Dataset entries
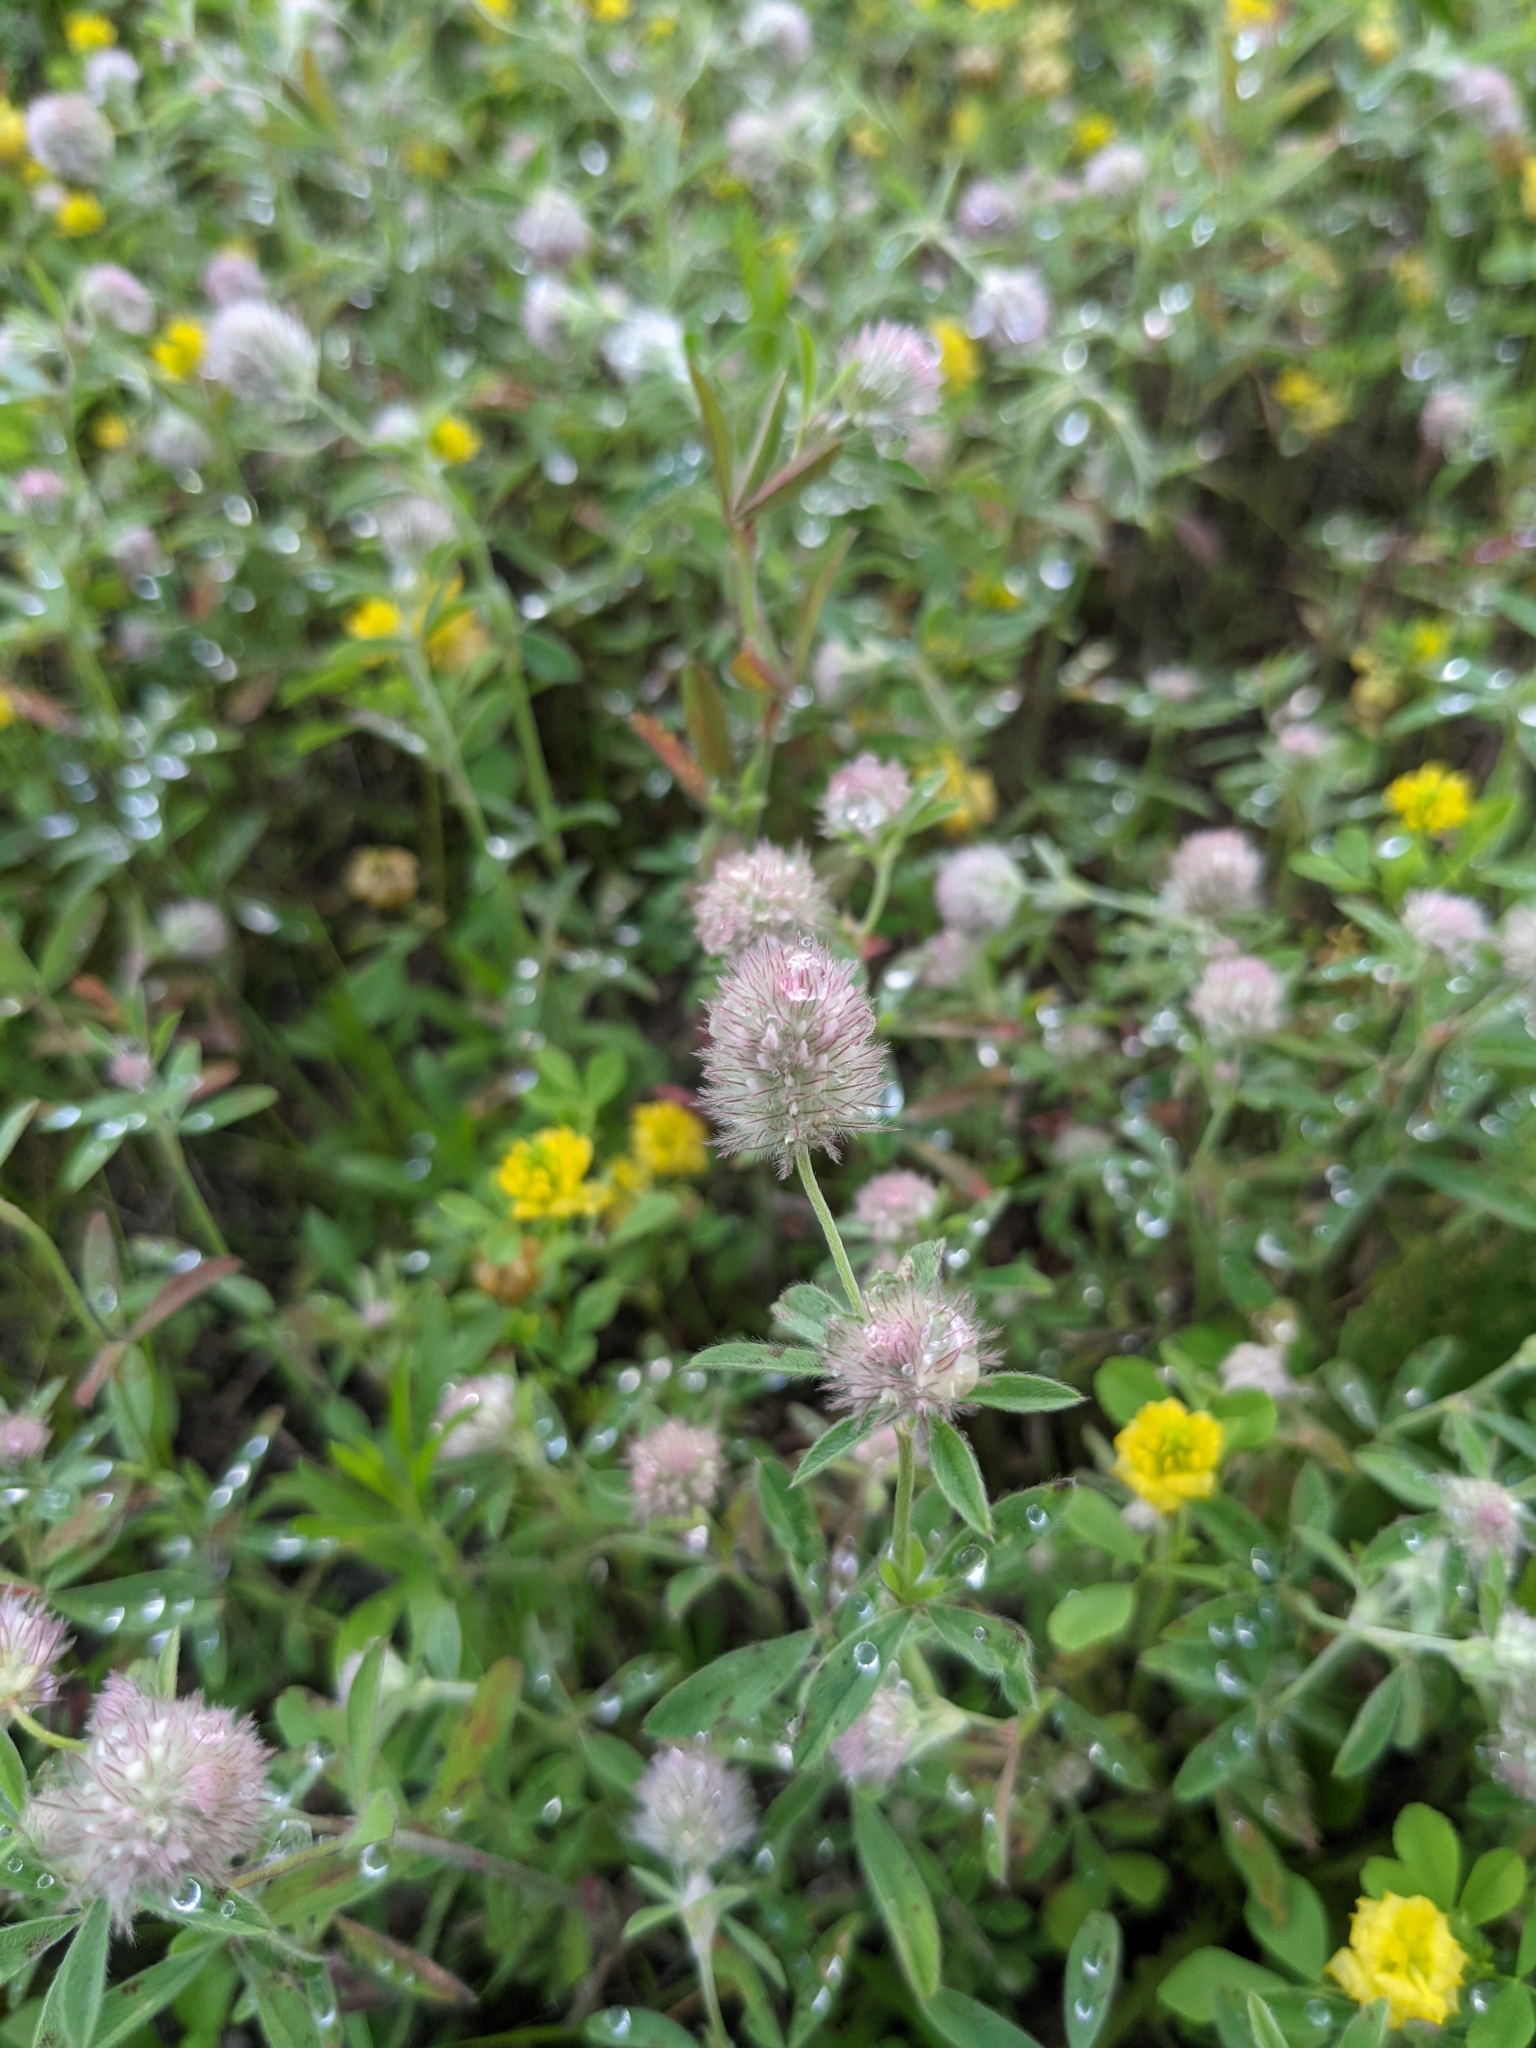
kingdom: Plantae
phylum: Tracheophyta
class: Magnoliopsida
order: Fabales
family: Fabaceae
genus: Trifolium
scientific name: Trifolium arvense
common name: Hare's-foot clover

▶ WHAT YOU WILL DO
Rewrite the listing with "common name" changed to "vernacular name" and everything else left as it is. Don't include the pictures.

▶ OUTPUT OF THE EXERCISE
kingdom: Plantae
phylum: Tracheophyta
class: Magnoliopsida
order: Fabales
family: Fabaceae
genus: Trifolium
scientific name: Trifolium arvense
vernacular name: Hare's-foot clover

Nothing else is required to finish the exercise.